*Task description*. Start at the beginning of the data and stop after the line that contains "scientific name: Solanum pungetium". Give each of those lines as a string in a JSON list, skipping blank lines.
* Start Excerpted records *
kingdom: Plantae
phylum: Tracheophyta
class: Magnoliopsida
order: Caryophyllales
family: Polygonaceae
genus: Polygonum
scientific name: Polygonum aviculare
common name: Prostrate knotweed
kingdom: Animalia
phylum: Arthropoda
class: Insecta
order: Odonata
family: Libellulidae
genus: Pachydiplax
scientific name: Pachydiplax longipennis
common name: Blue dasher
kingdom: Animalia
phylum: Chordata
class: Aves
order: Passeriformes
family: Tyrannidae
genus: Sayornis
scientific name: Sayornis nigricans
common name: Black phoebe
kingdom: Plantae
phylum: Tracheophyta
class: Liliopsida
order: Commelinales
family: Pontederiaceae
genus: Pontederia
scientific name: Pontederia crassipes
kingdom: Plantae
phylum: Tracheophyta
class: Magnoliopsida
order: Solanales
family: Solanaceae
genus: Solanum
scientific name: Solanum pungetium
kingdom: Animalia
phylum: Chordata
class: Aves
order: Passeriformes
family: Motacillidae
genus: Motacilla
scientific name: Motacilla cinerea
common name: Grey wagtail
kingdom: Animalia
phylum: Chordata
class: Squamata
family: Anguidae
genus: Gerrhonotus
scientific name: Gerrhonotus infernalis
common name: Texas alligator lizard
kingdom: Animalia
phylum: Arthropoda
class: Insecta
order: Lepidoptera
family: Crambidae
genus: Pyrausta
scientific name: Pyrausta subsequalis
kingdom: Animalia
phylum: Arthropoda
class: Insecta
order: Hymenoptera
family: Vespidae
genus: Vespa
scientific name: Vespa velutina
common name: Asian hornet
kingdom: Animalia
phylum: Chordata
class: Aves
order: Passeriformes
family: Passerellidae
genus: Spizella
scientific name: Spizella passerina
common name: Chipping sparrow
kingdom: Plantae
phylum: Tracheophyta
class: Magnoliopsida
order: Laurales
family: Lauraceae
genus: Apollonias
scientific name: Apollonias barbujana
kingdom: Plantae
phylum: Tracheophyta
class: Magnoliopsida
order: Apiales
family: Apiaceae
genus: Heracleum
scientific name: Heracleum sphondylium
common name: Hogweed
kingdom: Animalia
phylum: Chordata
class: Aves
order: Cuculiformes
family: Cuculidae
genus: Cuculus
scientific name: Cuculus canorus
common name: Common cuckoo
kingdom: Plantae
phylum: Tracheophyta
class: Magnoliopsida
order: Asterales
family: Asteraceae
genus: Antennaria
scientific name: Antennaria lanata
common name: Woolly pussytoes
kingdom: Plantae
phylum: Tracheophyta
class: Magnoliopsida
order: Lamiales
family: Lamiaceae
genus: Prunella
* End Excerpted records *
*Answer for this exercise*.
[
  "kingdom: Plantae",
  "phylum: Tracheophyta",
  "class: Magnoliopsida",
  "order: Caryophyllales",
  "family: Polygonaceae",
  "genus: Polygonum",
  "scientific name: Polygonum aviculare",
  "common name: Prostrate knotweed",
  "kingdom: Animalia",
  "phylum: Arthropoda",
  "class: Insecta",
  "order: Odonata",
  "family: Libellulidae",
  "genus: Pachydiplax",
  "scientific name: Pachydiplax longipennis",
  "common name: Blue dasher",
  "kingdom: Animalia",
  "phylum: Chordata",
  "class: Aves",
  "order: Passeriformes",
  "family: Tyrannidae",
  "genus: Sayornis",
  "scientific name: Sayornis nigricans",
  "common name: Black phoebe",
  "kingdom: Plantae",
  "phylum: Tracheophyta",
  "class: Liliopsida",
  "order: Commelinales",
  "family: Pontederiaceae",
  "genus: Pontederia",
  "scientific name: Pontederia crassipes",
  "kingdom: Plantae",
  "phylum: Tracheophyta",
  "class: Magnoliopsida",
  "order: Solanales",
  "family: Solanaceae",
  "genus: Solanum",
  "scientific name: Solanum pungetium"
]